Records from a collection
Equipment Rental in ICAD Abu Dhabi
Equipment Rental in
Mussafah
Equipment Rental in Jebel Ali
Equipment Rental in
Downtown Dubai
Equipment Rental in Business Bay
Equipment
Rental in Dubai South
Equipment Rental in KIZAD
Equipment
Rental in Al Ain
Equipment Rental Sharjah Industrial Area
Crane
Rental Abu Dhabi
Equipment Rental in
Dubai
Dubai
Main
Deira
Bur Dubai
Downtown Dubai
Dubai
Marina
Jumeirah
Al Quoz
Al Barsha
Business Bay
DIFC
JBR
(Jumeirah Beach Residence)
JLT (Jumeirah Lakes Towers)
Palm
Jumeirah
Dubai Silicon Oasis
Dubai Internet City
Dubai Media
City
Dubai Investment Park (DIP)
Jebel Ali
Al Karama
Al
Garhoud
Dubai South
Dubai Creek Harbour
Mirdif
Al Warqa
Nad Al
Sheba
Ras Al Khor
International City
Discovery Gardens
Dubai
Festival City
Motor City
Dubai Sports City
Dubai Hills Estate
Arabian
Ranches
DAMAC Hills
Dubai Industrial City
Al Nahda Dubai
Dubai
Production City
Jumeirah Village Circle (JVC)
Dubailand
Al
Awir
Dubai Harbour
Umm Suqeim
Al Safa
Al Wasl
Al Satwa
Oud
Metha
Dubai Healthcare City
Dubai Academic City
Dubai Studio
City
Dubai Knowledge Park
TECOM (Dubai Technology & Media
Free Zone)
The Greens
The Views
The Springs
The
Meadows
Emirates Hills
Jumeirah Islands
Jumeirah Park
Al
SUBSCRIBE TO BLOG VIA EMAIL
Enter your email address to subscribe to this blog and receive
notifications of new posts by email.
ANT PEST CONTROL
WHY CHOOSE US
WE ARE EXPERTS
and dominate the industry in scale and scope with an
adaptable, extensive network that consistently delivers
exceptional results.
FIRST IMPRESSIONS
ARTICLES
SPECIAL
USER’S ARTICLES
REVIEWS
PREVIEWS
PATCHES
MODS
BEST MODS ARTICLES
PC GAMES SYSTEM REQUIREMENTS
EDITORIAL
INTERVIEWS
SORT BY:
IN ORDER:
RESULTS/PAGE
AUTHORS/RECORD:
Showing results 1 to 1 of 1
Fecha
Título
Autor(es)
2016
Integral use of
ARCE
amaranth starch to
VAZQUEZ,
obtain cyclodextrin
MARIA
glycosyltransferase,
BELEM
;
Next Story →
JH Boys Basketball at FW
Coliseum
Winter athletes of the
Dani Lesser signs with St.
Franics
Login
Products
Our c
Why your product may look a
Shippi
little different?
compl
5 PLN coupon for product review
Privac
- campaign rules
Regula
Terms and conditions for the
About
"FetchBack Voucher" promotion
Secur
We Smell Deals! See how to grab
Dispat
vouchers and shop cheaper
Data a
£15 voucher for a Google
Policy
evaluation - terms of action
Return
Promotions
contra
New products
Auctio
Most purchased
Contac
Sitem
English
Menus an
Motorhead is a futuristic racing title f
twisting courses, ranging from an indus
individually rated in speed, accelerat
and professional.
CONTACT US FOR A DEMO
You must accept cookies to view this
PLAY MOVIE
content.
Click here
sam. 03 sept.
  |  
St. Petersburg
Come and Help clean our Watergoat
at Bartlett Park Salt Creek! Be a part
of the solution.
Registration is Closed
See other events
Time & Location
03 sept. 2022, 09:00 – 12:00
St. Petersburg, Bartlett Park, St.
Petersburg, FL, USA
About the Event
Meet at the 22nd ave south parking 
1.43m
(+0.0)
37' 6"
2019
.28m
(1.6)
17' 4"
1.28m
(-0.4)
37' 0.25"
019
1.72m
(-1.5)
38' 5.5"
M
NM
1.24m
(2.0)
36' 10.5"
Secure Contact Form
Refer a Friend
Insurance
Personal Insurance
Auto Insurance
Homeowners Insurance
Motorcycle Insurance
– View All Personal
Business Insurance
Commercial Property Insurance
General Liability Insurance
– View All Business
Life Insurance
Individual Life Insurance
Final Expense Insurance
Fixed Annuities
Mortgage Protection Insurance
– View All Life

WHAT YOU SHOULD DO
Reproduce every line of the rows above word for word, keeping the same order.

RESULT
Equipment Rental in ICAD Abu Dhabi
Equipment Rental in
Mussafah
Equipment Rental in Jebel Ali
Equipment Rental in
Downtown Dubai
Equipment Rental in Business Bay
Equipment
Rental in Dubai South
Equipment Rental in KIZAD
Equipment
Rental in Al Ain
Equipment Rental Sharjah Industrial Area
Crane
Rental Abu Dhabi
Equipment Rental in
Dubai
Dubai
Main
Deira
Bur Dubai
Downtown Dubai
Dubai
Marina
Jumeirah
Al Quoz
Al Barsha
Business Bay
DIFC
JBR
(Jumeirah Beach Residence)
JLT (Jumeirah Lakes Towers)
Palm
Jumeirah
Dubai Silicon Oasis
Dubai Internet City
Dubai Media
City
Dubai Investment Park (DIP)
Jebel Ali
Al Karama
Al
Garhoud
Dubai South
Dubai Creek Harbour
Mirdif
Al Warqa
Nad Al
Sheba
Ras Al Khor
International City
Discovery Gardens
Dubai
Festival City
Motor City
Dubai Sports City
Dubai Hills Estate
Arabian
Ranches
DAMAC Hills
Dubai Industrial City
Al Nahda Dubai
Dubai
Production City
Jumeirah Village Circle (JVC)
Dubailand
Al
Awir
Dubai Harbour
Umm Suqeim
Al Safa
Al Wasl
Al Satwa
Oud
Metha
Dubai Healthcare City
Dubai Academic City
Dubai Studio
City
Dubai Knowledge Park
TECOM (Dubai Technology & Media
Free Zone)
The Greens
The Views
The Springs
The
Meadows
Emirates Hills
Jumeirah Islands
Jumeirah Park
Al
SUBSCRIBE TO BLOG VIA EMAIL
Enter your email address to subscribe to this blog and receive
notifications of new posts by email.
ANT PEST CONTROL
WHY CHOOSE US
WE ARE EXPERTS
and dominate the industry in scale and scope with an
adaptable, extensive network that consistently delivers
exceptional results.
FIRST IMPRESSIONS
ARTICLES
SPECIAL
USER’S ARTICLES
REVIEWS
PREVIEWS
PATCHES
MODS
BEST MODS ARTICLES
PC GAMES SYSTEM REQUIREMENTS
EDITORIAL
INTERVIEWS
SORT BY:
IN ORDER:
RESULTS/PAGE
AUTHORS/RECORD:
Showing results 1 to 1 of 1
Fecha
Título
Autor(es)
2016
Integral use of
ARCE
amaranth starch to
VAZQUEZ,
obtain cyclodextrin
MARIA
glycosyltransferase,
BELEM
;
Next Story →
JH Boys Basketball at FW
Coliseum
Winter athletes of the
Dani Lesser signs with St.
Franics
Login
Products
Our c
Why your product may look a
Shippi
little different?
compl
5 PLN coupon for product review
Privac
- campaign rules
Regula
Terms and conditions for the
About
"FetchBack Voucher" promotion
Secur
We Smell Deals! See how to grab
Dispat
vouchers and shop cheaper
Data a
£15 voucher for a Google
Policy
evaluation - terms of action
Return
Promotions
contra
New products
Auctio
Most purchased
Contac
Sitem
English
Menus an
Motorhead is a futuristic racing title f
twisting courses, ranging from an indus
individually rated in speed, accelerat
and professional.
CONTACT US FOR A DEMO
You must accept cookies to view this
PLAY MOVIE
content.
Click here
sam. 03 sept.
  |  
St. Petersburg
Come and Help clean our Watergoat
at Bartlett Park Salt Creek! Be a part
of the solution.
Registration is Closed
See other events
Time & Location
03 sept. 2022, 09:00 – 12:00
St. Petersburg, Bartlett Park, St.
Petersburg, FL, USA
About the Event
Meet at the 22nd ave south parking 
1.43m
(+0.0)
37' 6"
2019
.28m
(1.6)
17' 4"
1.28m
(-0.4)
37' 0.25"
019
1.72m
(-1.5)
38' 5.5"
M
NM
1.24m
(2.0)
36' 10.5"
Secure Contact Form
Refer a Friend
Insurance
Personal Insurance
Auto Insurance
Homeowners Insurance
Motorcycle Insurance
– View All Personal
Business Insurance
Commercial Property Insurance
General Liability Insurance
– View All Business
Life Insurance
Individual Life Insurance
Final Expense Insurance
Fixed Annuities
Mortgage Protection Insurance
– View All Life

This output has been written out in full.